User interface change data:

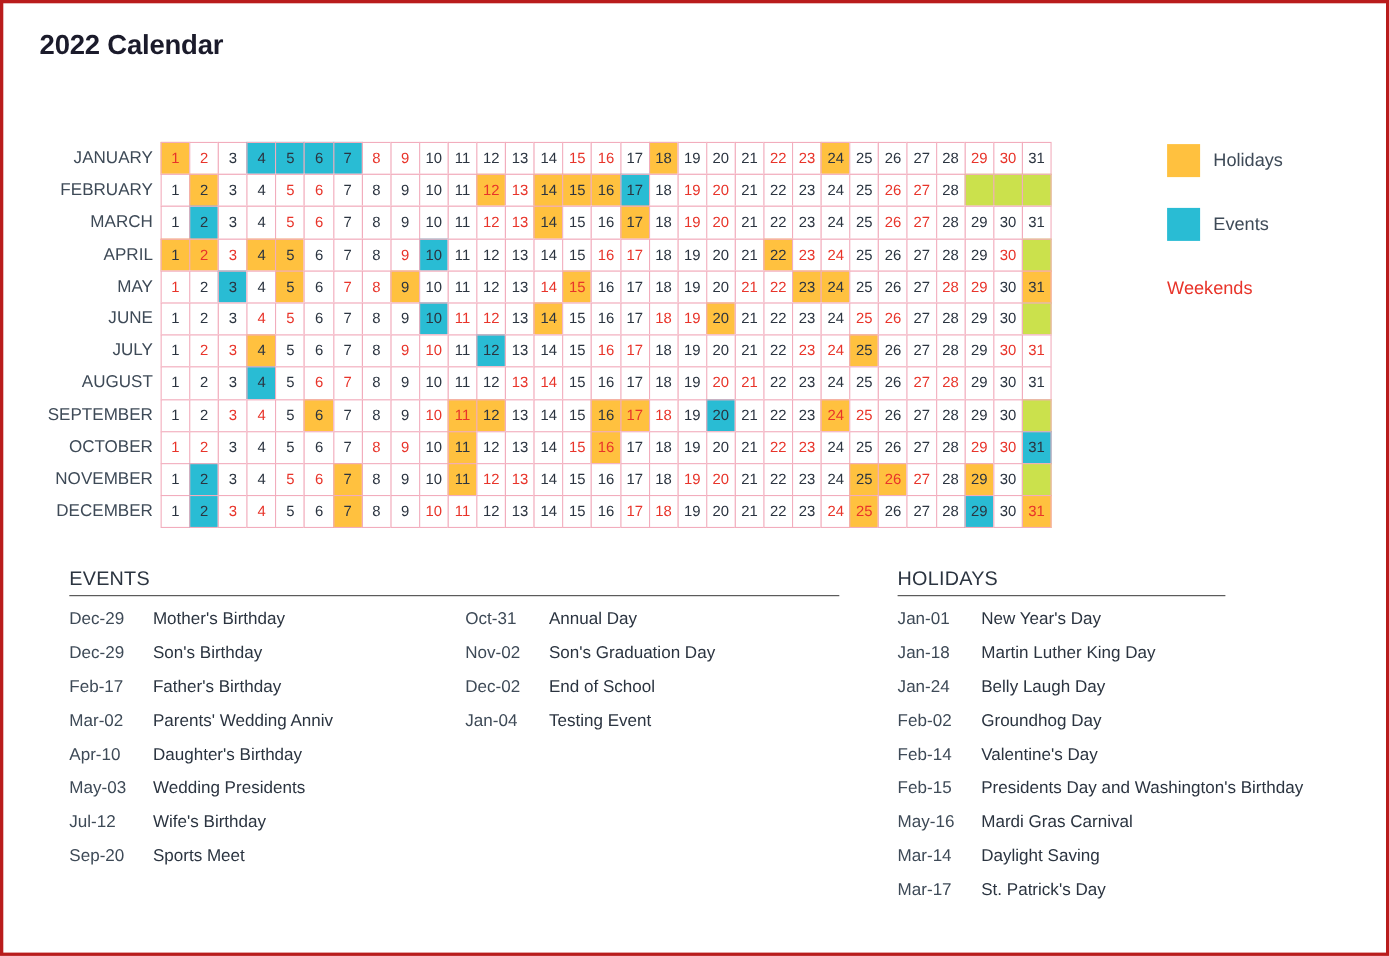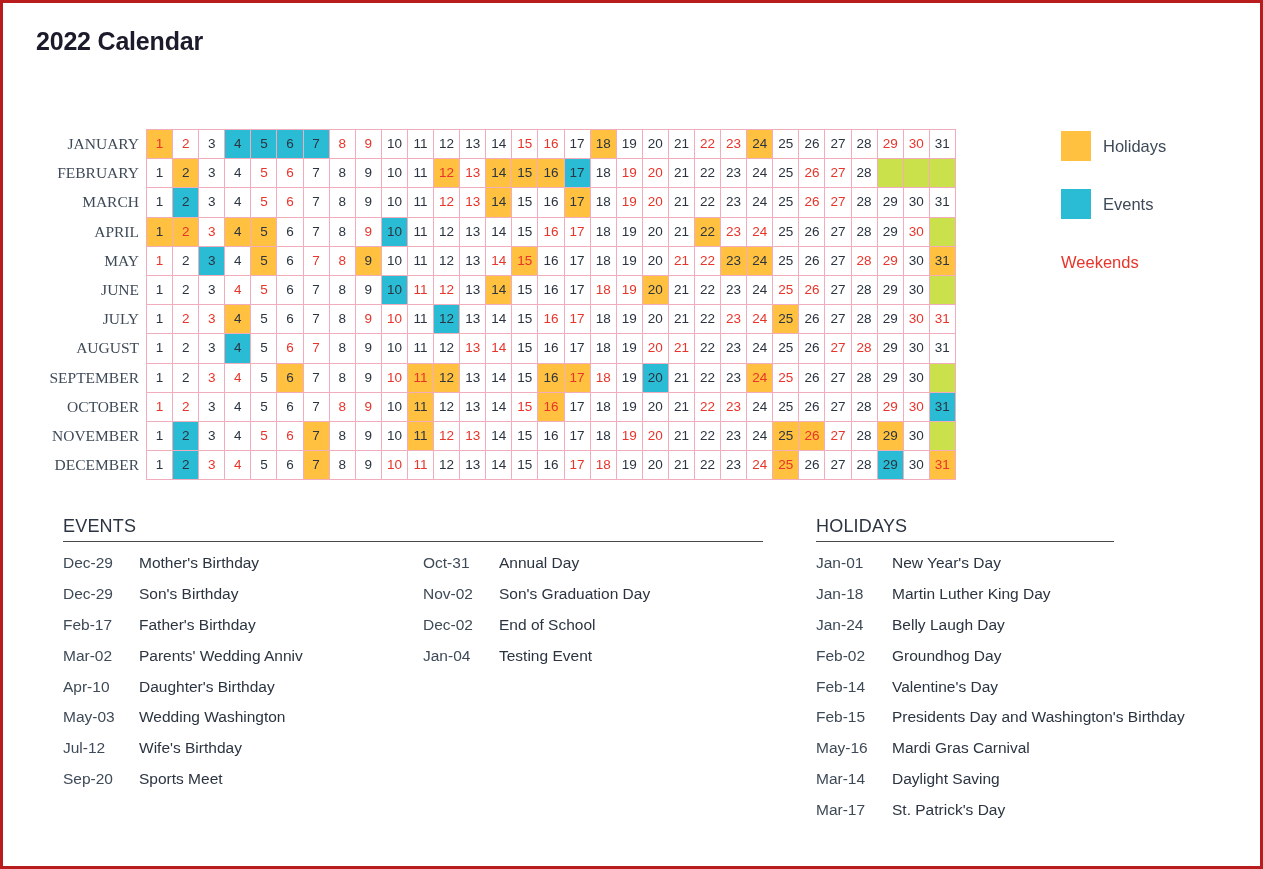--- a/index.html
+++ b/index.html
@@ -50,7 +50,6 @@
     color: #3e4a57;
     line-height: 29.2px;
     white-space: nowrap;
-    font-family: Liberation Serif, serif;
   }
   .days {
     display: flex;

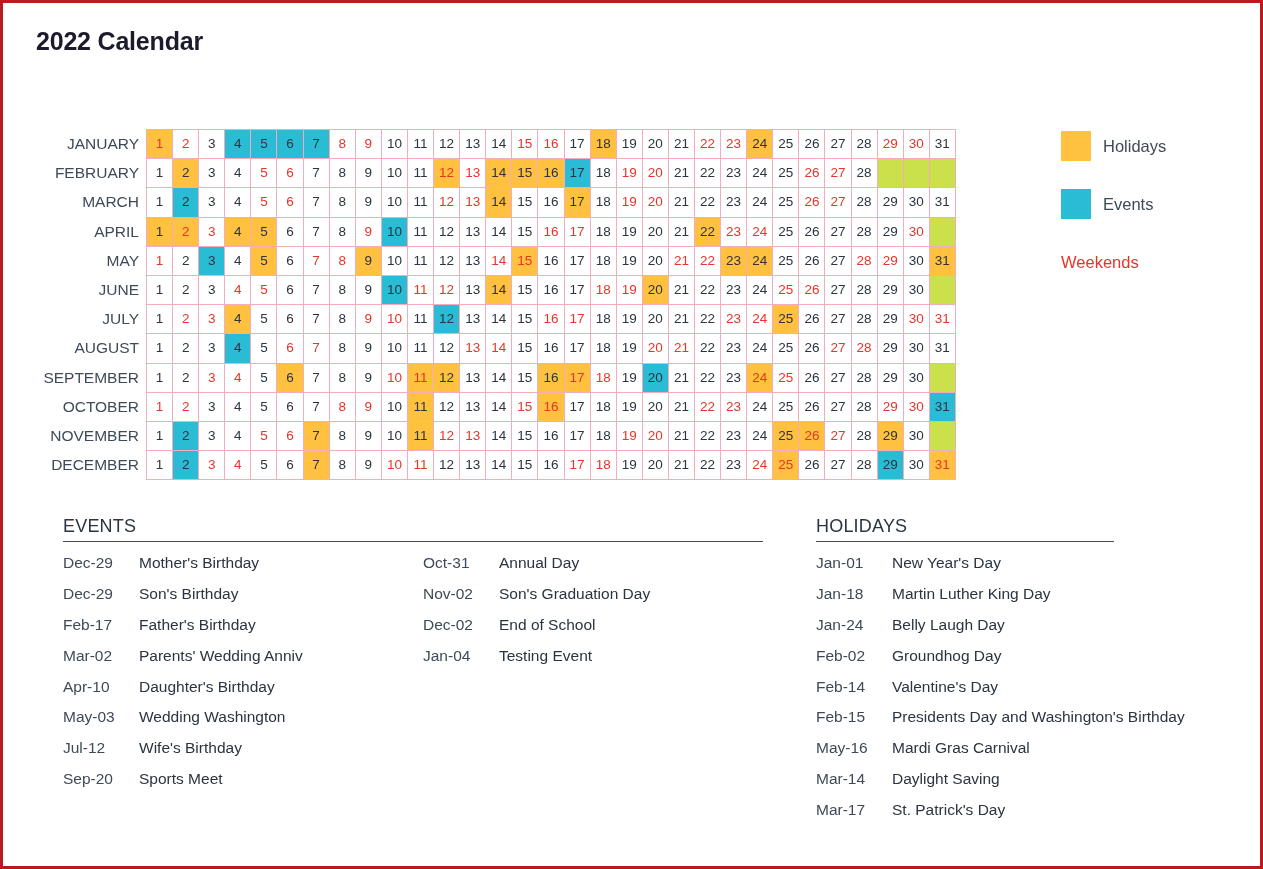--- a/index.html
+++ b/index.html
@@ -633,7 +633,7 @@
           </div>
           <div class="list-item">
             <div class="li-date">May-03</div>
-            <div class="li-name">Wedding Washington</div>
+            <div class="li-name">Wedding Presidents</div>
           </div>
           <div class="list-item">
             <div class="li-date">Jul-12</div>

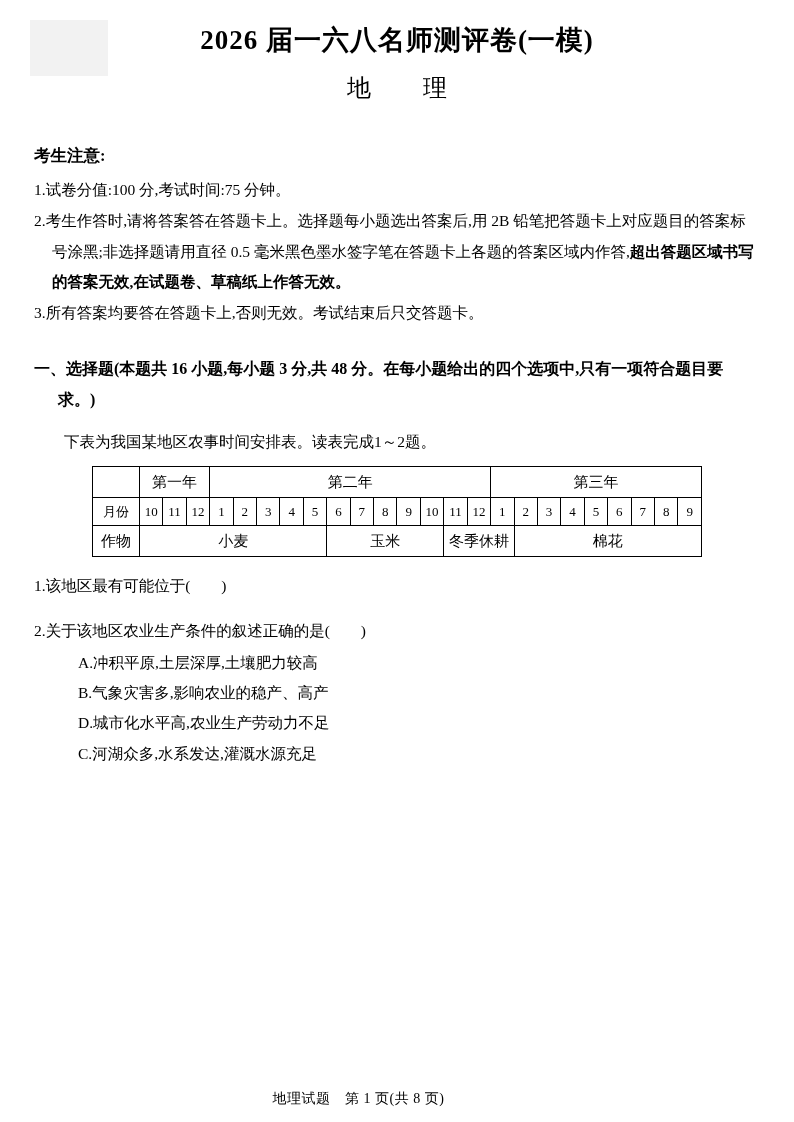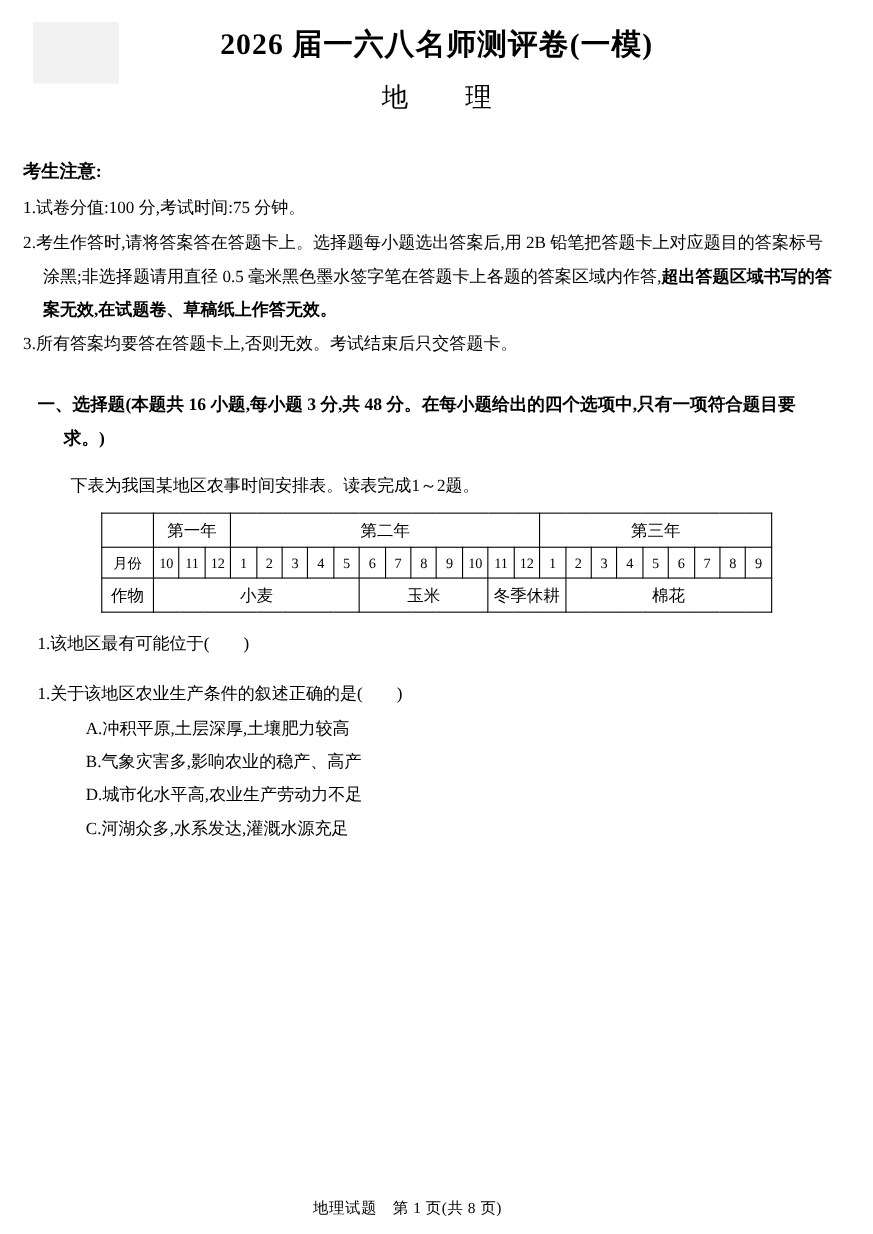--- a/index.html
+++ b/index.html
@@ -53,7 +53,7 @@
 
   
   .notice {
-    margin: 36px 34px 0 21px;
+    margin: 36px 34px 0 34px;
     font-size: 15.5px;
     line-height: 1.95;
   }

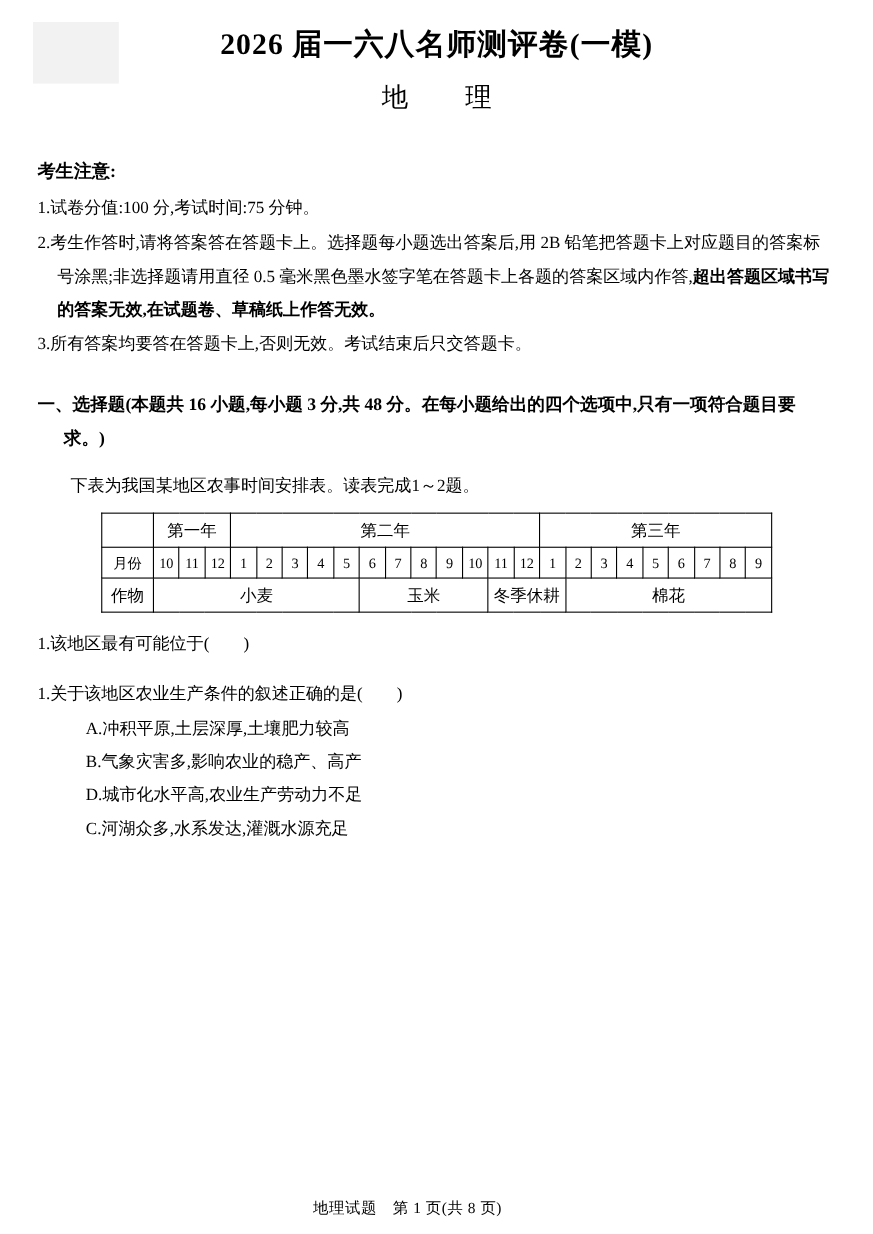--- a/index.html
+++ b/index.html
@@ -234,7 +234,7 @@
   </div>
 
   <div class="q">
-    <div class="q-stem">1.关于该地区农业生产条件的叙述正确的是(　　)</div>
+    <div class="q-stem">2.关于该地区农业生产条件的叙述正确的是(　　)</div>
     <div class="opts">
       <div class="opt-line">A.冲积平原,土层深厚,土壤肥力较高</div>
       <div class="opt-line">B.气象灾害多,影响农业的稳产、高产</div>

◆ WORK INSTRUCTIONS: Print the line containing "-234,7 +234,7 @@" and every line after it to the end of the records above, exactly as written, and nothing else.

◆ ANSWER FOR THIS EXERCISE:
@@ -234,7 +234,7 @@
   </div>
 
   <div class="q">
-    <div class="q-stem">1.关于该地区农业生产条件的叙述正确的是(　　)</div>
+    <div class="q-stem">2.关于该地区农业生产条件的叙述正确的是(　　)</div>
     <div class="opts">
       <div class="opt-line">A.冲积平原,土层深厚,土壤肥力较高</div>
       <div class="opt-line">B.气象灾害多,影响农业的稳产、高产</div>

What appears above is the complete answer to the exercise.